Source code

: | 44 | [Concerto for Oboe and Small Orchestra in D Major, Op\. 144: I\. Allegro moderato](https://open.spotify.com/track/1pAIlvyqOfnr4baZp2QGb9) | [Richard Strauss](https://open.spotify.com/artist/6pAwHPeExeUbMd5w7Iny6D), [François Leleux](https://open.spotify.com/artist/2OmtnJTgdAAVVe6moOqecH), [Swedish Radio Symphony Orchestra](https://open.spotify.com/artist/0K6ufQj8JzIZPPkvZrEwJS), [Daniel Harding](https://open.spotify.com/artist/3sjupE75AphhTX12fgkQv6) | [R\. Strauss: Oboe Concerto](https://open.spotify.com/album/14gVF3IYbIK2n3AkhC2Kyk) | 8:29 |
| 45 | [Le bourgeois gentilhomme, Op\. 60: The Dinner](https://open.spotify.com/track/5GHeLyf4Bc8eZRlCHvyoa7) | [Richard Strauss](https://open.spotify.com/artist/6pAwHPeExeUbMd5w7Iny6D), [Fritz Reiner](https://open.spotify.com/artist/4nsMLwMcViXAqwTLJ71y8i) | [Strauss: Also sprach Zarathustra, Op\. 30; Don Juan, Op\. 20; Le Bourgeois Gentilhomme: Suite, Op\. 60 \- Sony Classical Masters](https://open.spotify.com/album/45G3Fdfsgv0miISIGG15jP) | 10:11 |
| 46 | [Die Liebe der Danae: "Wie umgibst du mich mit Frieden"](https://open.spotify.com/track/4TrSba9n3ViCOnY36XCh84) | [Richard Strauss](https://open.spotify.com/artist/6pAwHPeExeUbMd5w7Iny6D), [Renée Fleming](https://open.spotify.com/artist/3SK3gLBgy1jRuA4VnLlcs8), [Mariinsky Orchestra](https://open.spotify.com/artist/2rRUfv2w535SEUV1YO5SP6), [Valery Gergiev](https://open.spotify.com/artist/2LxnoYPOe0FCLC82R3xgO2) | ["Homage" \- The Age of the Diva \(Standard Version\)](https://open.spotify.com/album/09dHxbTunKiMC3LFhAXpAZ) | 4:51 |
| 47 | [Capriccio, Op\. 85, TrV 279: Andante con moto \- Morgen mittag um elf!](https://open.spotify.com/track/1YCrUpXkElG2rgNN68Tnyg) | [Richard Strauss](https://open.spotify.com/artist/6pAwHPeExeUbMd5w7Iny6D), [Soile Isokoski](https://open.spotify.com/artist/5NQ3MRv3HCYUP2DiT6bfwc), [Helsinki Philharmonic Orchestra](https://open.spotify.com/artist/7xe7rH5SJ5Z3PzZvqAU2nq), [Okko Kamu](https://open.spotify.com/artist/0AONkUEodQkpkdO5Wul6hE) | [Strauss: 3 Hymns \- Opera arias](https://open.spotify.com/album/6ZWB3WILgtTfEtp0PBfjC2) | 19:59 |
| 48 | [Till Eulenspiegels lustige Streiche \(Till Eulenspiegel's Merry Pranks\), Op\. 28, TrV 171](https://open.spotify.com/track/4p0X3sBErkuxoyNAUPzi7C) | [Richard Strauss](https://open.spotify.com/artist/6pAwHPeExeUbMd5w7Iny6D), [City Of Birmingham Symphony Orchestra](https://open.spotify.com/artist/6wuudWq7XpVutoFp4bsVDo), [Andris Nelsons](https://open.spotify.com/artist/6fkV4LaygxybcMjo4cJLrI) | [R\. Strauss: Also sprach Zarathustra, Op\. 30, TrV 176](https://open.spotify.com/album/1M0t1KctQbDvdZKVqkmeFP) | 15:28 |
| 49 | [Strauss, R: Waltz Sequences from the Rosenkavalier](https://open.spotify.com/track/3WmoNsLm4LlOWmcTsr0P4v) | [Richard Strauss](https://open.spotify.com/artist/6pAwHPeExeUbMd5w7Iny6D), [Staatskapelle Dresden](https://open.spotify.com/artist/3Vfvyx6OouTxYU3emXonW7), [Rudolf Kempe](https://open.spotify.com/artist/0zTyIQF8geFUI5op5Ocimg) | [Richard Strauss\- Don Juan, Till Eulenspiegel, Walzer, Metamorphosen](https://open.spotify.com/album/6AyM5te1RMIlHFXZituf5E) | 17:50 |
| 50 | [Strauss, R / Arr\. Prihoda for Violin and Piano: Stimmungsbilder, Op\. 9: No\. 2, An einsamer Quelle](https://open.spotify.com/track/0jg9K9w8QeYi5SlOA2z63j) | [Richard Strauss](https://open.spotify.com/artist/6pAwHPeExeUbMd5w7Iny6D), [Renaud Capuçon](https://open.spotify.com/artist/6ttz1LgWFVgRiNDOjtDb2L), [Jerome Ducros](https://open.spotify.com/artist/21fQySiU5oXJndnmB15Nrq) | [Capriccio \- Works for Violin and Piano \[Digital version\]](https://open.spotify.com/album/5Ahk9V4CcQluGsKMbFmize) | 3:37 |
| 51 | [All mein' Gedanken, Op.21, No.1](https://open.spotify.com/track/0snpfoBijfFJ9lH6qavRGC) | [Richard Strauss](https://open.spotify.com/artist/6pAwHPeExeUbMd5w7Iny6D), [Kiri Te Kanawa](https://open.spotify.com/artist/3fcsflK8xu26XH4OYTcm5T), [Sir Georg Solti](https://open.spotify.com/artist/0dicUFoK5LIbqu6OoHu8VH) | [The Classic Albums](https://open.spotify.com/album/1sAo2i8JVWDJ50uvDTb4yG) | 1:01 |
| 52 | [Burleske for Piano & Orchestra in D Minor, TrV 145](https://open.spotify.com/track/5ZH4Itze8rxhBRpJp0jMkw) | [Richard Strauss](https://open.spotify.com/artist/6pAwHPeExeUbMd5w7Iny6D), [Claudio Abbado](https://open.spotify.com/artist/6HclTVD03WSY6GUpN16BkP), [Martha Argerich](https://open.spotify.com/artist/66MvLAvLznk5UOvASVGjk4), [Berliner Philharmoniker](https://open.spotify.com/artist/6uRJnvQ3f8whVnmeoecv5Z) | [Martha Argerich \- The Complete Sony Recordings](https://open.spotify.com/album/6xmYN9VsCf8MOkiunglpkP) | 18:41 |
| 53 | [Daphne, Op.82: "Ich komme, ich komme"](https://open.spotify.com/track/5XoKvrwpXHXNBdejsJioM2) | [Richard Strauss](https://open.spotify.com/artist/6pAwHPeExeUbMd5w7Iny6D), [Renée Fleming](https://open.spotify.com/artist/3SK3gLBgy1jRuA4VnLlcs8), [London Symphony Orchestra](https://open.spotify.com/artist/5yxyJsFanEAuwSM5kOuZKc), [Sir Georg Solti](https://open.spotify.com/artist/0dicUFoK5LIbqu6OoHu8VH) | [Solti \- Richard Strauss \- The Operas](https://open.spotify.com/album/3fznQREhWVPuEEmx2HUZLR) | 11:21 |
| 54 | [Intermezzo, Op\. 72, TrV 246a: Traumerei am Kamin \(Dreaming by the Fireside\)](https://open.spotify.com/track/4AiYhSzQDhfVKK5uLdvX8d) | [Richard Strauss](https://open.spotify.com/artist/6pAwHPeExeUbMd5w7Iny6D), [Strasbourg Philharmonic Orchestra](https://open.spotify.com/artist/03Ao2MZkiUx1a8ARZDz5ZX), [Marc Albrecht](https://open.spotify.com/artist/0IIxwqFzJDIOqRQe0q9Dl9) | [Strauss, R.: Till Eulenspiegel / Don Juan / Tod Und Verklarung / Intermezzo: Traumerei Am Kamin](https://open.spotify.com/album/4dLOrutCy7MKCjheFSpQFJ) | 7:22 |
^^^^^^^^
- _Your objective_
Please say how many lines in the records above contain the word "Renée", and give only that number.

- _Task response_
2